Jeanne reprit alors la parole:
« J’ai eu l’occasion d’avoir des échos sur les audiences de ces derniers jours, grâce aux gardes et aux autres prisonnières. Vous avez l’air de bien vous amuser là haut. En particulier, Denis, Gertrude, Emma et Adèle semblent avoir réussi à mettre de l’animation pendant leur procès.
- En effet; mais je t’assure que c’est fatigant d’enchaîner toutes ces séances, surtout avec la pression de satisfaire le public. Heureusement, les échos que j’ai reçus sur les appréciations de nos clients semblent positifs.
- Tant mieux. Je me dois de ne pas les décevoir lorsque je comparaîtrai à mon tour.
- Je sais que tu te montreras à la hauteur. De plus, tu seras épaulée par tes adjointes, Catherine et Julie, dont je connais la remarquable verve. Sans compter que la présence de la jeune génération contribuera aussi à mettre de l’ambiance.
- Je m’en doute ; surtout avec Françoise, la nièce de Catherine. Pendant le défilé, elle a su faire son effet avec toutes les imprécations qu’elle vociférait depuis sa cage. Attends toi qu’elle continue sur la même lancée devant le tribunal de l’Inquisition.
- Je le redoute à l’avance. Sinon, j’espère que tu ne t’es pas trop ennuyée pendant ton séjour ici
- Ne t’inquiète pas : j’en ai bien profité pour travailler sur mes futurs projets de soin, entre autres de la formation des soignants pour les accouchements moins douloureux. Nous nous réunissions entre guérisseuses pendant la journée pour discuter ensemble des modalités de leur mise en route, et, le soir, enfermées dans nos cachots, nous préparions la réunion du lendemain. Et je reste toujours surprise de notre efficacité pour avancer le travail lorsque nous sommes incarcérées; probablement que les motifs de distraction sont fort limités en prison.

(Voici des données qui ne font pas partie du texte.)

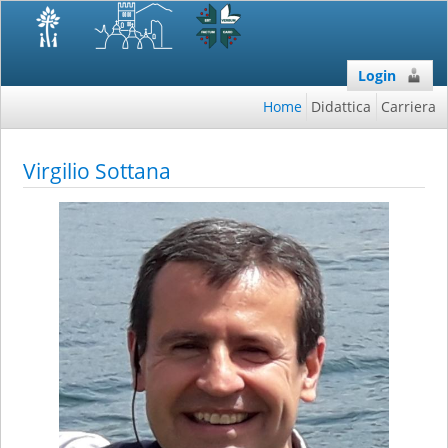
Login
Home
Didattica
Carriera
Virgilio Sottana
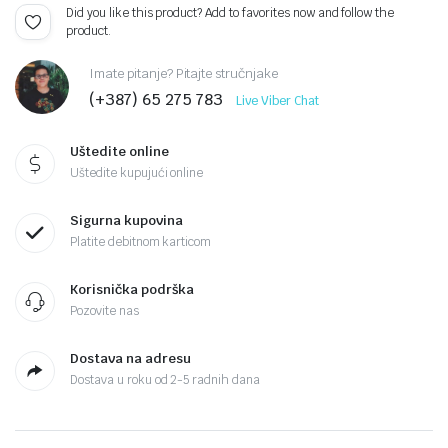
Did you like this product? Add to favorites now and follow the
product.
Imate pitanje? Pitajte stručnjake
(+387) 65 275 783
Live Viber Chat
Uštedite online
Uštedite kupujući online
Sigurna kupovina
Platite debitnom karticom
Korisnička podrška
Pozovite nas
Dostava na adresu
Dostava u roku od 2-5 radnih dana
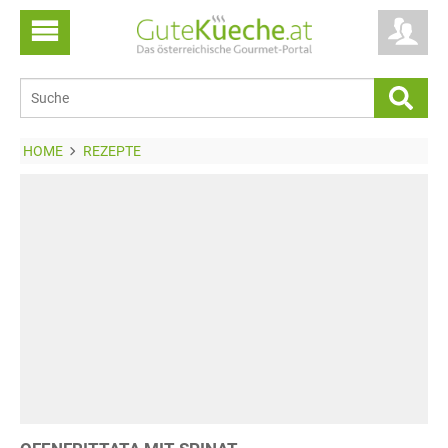
HOME
REZEPTE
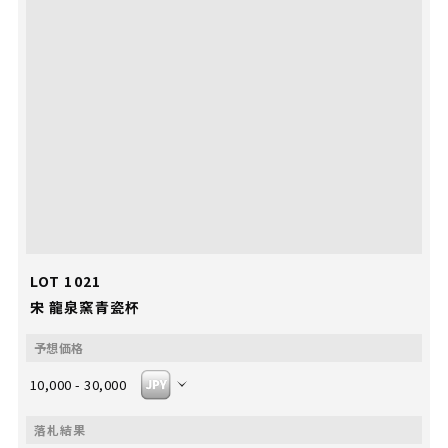
LOT 1021
宋 龍泉窯青瓷杯
10,000 - 30,000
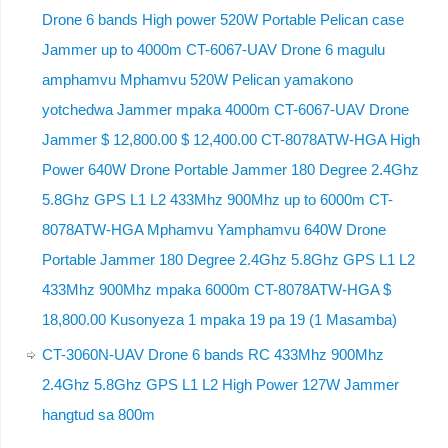
Drone 6 bands High power 520W Portable Pelican case
Jammer up to 4000m CT-6067-UAV Drone 6 magulu
amphamvu Mphamvu 520W Pelican yamakono
yotchedwa Jammer mpaka 4000m CT-6067-UAV Drone
Jammer $ 12,800.00 $ 12,400.00 CT-8078ATW-HGA High
Power 640W Drone Portable Jammer 180 Degree 2.4Ghz
5.8Ghz GPS L1 L2 433Mhz 900Mhz up to 6000m CT-
8078ATW-HGA Mphamvu Yamphamvu 640W Drone
Portable Jammer 180 Degree 2.4Ghz 5.8Ghz GPS L1 L2
433Mhz 900Mhz mpaka 6000m CT-8078ATW-HGA $
18,800.00 Kusonyeza 1 mpaka 19 pa 19 (1 Masamba)
CT-3060N-UAV Drone 6 bands RC 433Mhz 900Mhz
2.4Ghz 5.8Ghz GPS L1 L2 High Power 127W Jammer
hangtud sa 800m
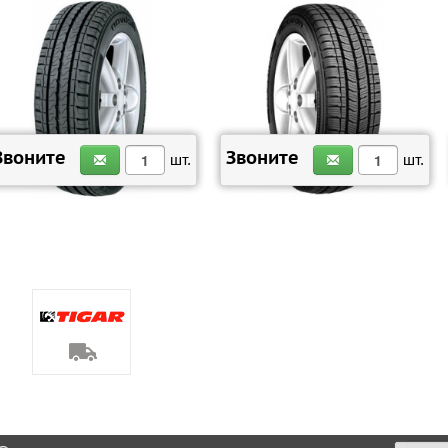
ЗАКАЗАТЬ
ЗАКАЗАТЬ
Звоните
Звоните
шт.
шт.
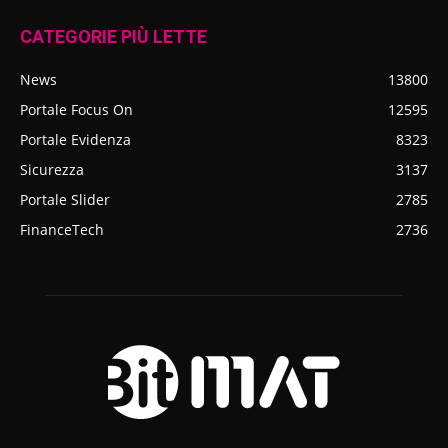
CATEGORIE PIÙ LETTE
News
13800
Portale Focus On
12595
Portale Evidenza
8323
Sicurezza
3137
Portale Slider
2785
FinanceTech
2736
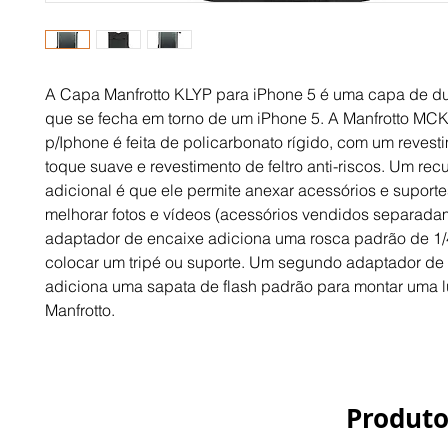
A Capa Manfrotto KLYP para iPhone 5 é uma capa de du
que se fecha em torno de um iPhone 5. A Manfrotto M
p/Iphone é feita de policarbonato rígido, com um revest
toque suave e revestimento de feltro anti-riscos. Um rec
adicional é que ele permite anexar acessórios e suport
melhorar fotos e vídeos (acessórios vendidos separada
adaptador de encaixe adiciona uma rosca padrão de 1/
colocar um tripé ou suporte. Um segundo adaptador de
adiciona uma sapata de flash padrão para montar uma 
Manfrotto.
Produto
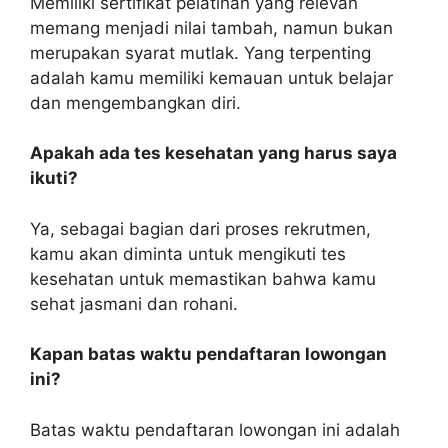
Memiliki sertifikat pelatihan yang relevan
memang menjadi nilai tambah, namun bukan
merupakan syarat mutlak. Yang terpenting
adalah kamu memiliki kemauan untuk belajar
dan mengembangkan diri.
Apakah ada tes kesehatan yang harus saya
ikuti?
Ya, sebagai bagian dari proses rekrutmen,
kamu akan diminta untuk mengikuti tes
kesehatan untuk memastikan bahwa kamu
sehat jasmani dan rohani.
Kapan batas waktu pendaftaran lowongan
ini?
Batas waktu pendaftaran lowongan ini adalah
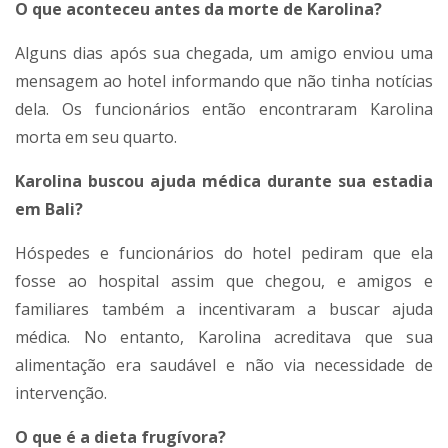
O que aconteceu antes da morte de Karolina?
Alguns dias após sua chegada, um amigo enviou uma
mensagem ao hotel informando que não tinha notícias
dela. Os funcionários então encontraram Karolina
morta em seu quarto.
Karolina buscou ajuda médica durante sua estadia
em Bali?
Hóspedes e funcionários do hotel pediram que ela
fosse ao hospital assim que chegou, e amigos e
familiares também a incentivaram a buscar ajuda
médica. No entanto, Karolina acreditava que sua
alimentação era saudável e não via necessidade de
intervenção.
O que é a dieta frugívora?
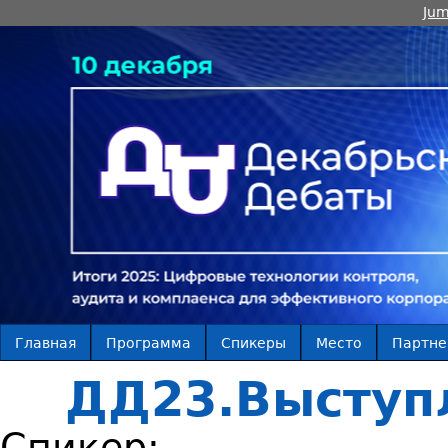
Jum
Главная
Программа
Спикеры
Место
Партн
ДД23.Выступ
Спикер:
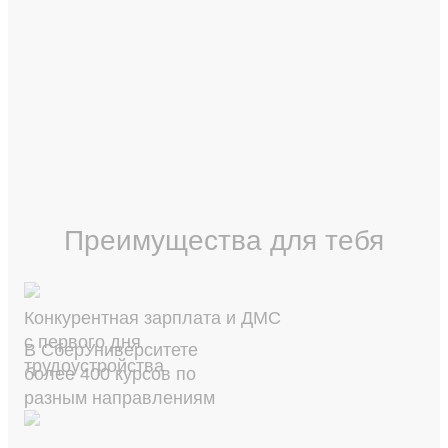
Преимущества для тебя
Конкурентная зарплата и ДМС
с первого дня
В СберУниверситете
трудоустройства
более 400 курсов по
разным направлениям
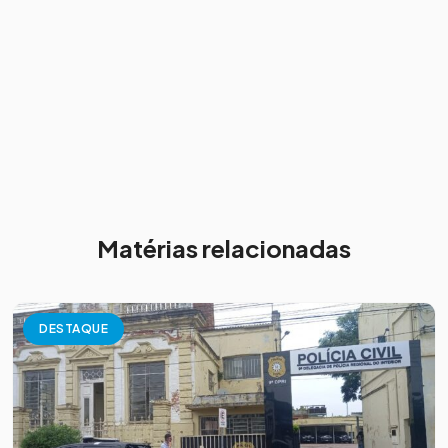
Matérias relacionadas
DESTAQUE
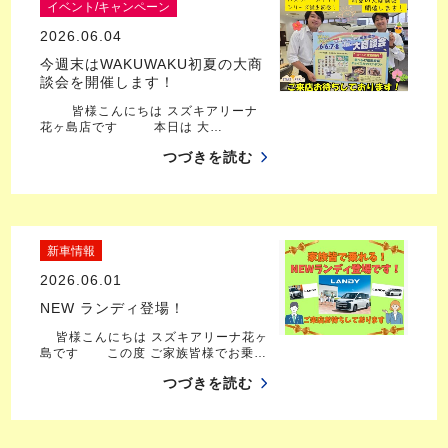
イベント/キャンペーン
2026.06.04
今週末はWAKUWAKU初夏の大商
談会を開催します！
皆様こんにちは スズキアリーナ
花ヶ島店です 本日は 大…
つづきを読む
新車情報
2026.06.01
NEW ランディ登場！
皆様こんにちは スズキアリーナ花ヶ
島です この度 ご家族皆様でお乗…
つづきを読む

- A propos de tes deux principales partenaires du crime, tu devines que leurs amants sont aussi venus leur rendre visite dans leur cellule.
- Ce brave Lucien : vu toutes les horreurs qu’il va nous asséner demain, je comprends qu’il ressente le besoin de témoigner au préalable son affection auprès de sa chère Julie. Et je devine que Benoît va raconter à Catherine tous les détails de la séance de la question.
- Tu sais qu’il ne manque jamais une occasion de se mettre en valeur devant elle. Enfin, c’est normal, tout homme se comporte ainsi devant sa belle. Et je ne fais pas exception à la règle. D’ailleurs, vu que tu es la plus dangereuse des sorcières, ne penses tu pas qu’il serait approprié que je te fasse subir un dernier interrogatoire avant ton procès?
- Cela ne me semble pas une mauvaise idée, en effet.
- Isabelle, puis-je t’emprunter ta mère pour un moment?
- Je vous demande simplement de ne pas lui faire de mal, répondit la jeune fille en souriant et en envoyant un petit clin d’oeil complice. »
Monseigneur Thomas enchaîna lui-même les poignets de Jeanne derrière son dos, puis tous deux sortirent du cachot.
Une heure et demie plus tard, la redoutable sorcière fut ramenée dans sa prison. A Isabelle qui lui demandait comment l’interrogatoire s’était passé, elle répondit d’un ton joyeux :
« L’évêque a eu beau m’abuser de la pire des manières qui soit, il n’a obtenu aucune nouvelle information de ma part.
- De toute façon, tu n’avais pas à te laisser impressionner par cet hypocrite
- Et il faut admettre qu’il est plutôt talentueux quand il s’agit de prouver son hypocrisie »
Mère et fille accompagnèrent cette déclaration d’un grand éclat de rire.